Decision Trees for Classification

Machine Learning

AI Engineering

Using Decision Trees for Classification Tasks

Author

DOSSEH Ameck Guy-Max Désiré

Published

August 31, 2025

Estimated reading time: ~10 minutes

Decision Trees for Classification

Objectives

Develop a classification model using Decision Tree Algorithm
Apply Decision Tree classification on a real world dataset

Introduction

This article explores decision tree classification, a machine learning technique for making data-driven decisions. We build, visualize, and evaluate decision trees using a real-world dataset for drug prediction based on health parameters.

Importing Libraries

import numpy as np
import pandas as pd
from matplotlib import pyplot as plt
from sklearn.preprocessing import LabelEncoder
from sklearn.model_selection import train_test_split
from sklearn.tree import DecisionTreeClassifier, plot_tree
from sklearn import metrics
%matplotlib inline
import warnings
warnings.filterwarnings('ignore')

About the dataset

The dataset contains patient health parameters and the drug each patient responded to. Features include Age, Sex, Blood Pressure, and Cholesterol. The target is the drug prescribed.

Downloading the Data

path= 'https://cf-courses-data.s3.us.cloud-object-storage.appdomain.cloud/IBMDeveloperSkillsNetwork-ML0101EN-SkillsNetwork/labs/Module%203/data/drug200.csv'
my_data = pd.read_csv(path)
my_data.head()

Data Analysis and Pre-processing

my_data.info()
label_encoder = LabelEncoder()
my_data['Sex'] = label_encoder.fit_transform(my_data['Sex'])
my_data['BP'] = label_encoder.fit_transform(my_data['BP'])
my_data['Cholesterol'] = label_encoder.fit_transform(my_data['Cholesterol'])
my_data.isnull().sum()
custom_map = {'drugA':0,'drugB':1,'drugC':2,'drugX':3,'drugY':4}
my_data['Drug_num'] = my_data['Drug'].map(custom_map)
my_data.drop('Drug', axis=1).corr()['Drug_num']
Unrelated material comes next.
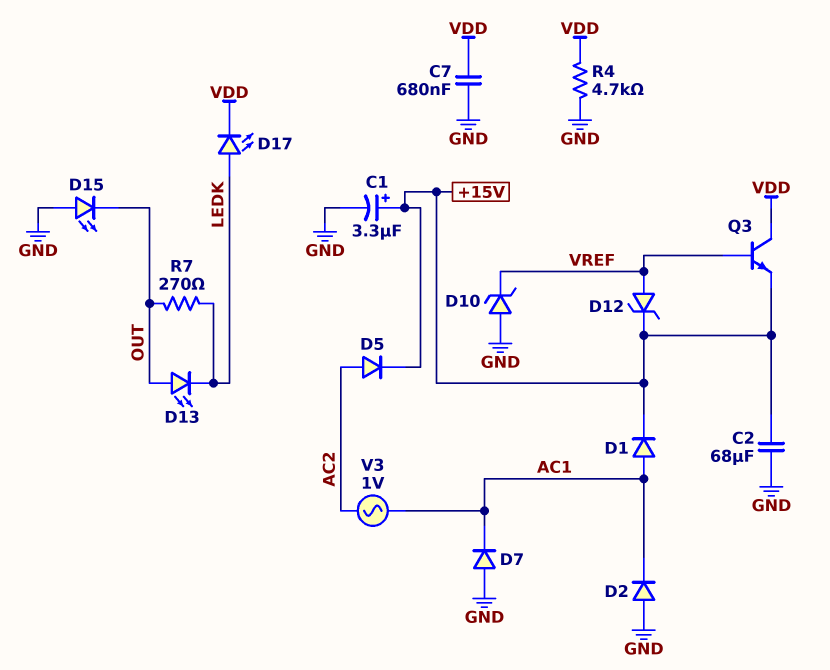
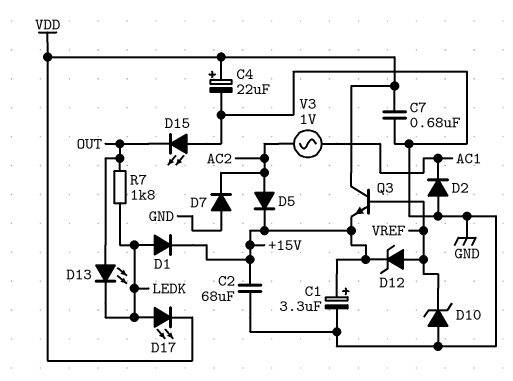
C4: none -> 22uF (plus VDD, minus GND)
D1: diode (A AC1, K +15V) -> diode (A LEDK, K +15V)
D7: diode (A GND, K AC1) -> diode (A GND, K AC2)
R4: 4.7k (GND, VDD) -> none
R7: 270 (LEDK, OUT) -> 1.8k (LEDK, OUT)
category_counts = my_data['Drug'].value_counts()

# Plot the count plot
plt.bar(category_counts.index, category_counts.values, color='blue')
plt.xlabel('Drug')
plt.ylabel('Count')
plt.title('Category Distribution')
plt.xticks(rotation=45)  # Rotate labels for better readability if needed
plt.show()

Modeling

y = my_data['Drug']
X = my_data.drop(['Drug','Drug_num'], axis=1)
X_trainset, X_testset, y_trainset, y_testset = train_test_split(X, y, test_size=0.3, random_state=32)
drugTree = DecisionTreeClassifier(criterion="entropy", max_depth = 4)
drugTree.fit(X_trainset,y_trainset)

Evaluation

tree_predictions = drugTree.predict(X_testset)
print("Decision Trees's Accuracy: ", metrics.accuracy_score(y_testset, tree_predictions))

Decision Trees’s Accuracy: 0.9833333333333333

Visualize the tree

plot_tree(drugTree)
plt.show()

Practice: Shallower Tree

shallow_tree = DecisionTreeClassifier(criterion="entropy", max_depth=3)
shallow_tree.fit(X_trainset, y_trainset)
shallow_preds = shallow_tree.predict(X_testset)
print("Decision Tree (max_depth=3) Accuracy:", metrics.accuracy_score(y_testset, shallow_preds))

Decision Tree (max_depth=3) Accuracy: 0.8166666666666667

Summary

This article demonstrated how to build and evaluate a decision tree classifier for drug prediction, including data preprocessing, model training, evaluation, and visualization.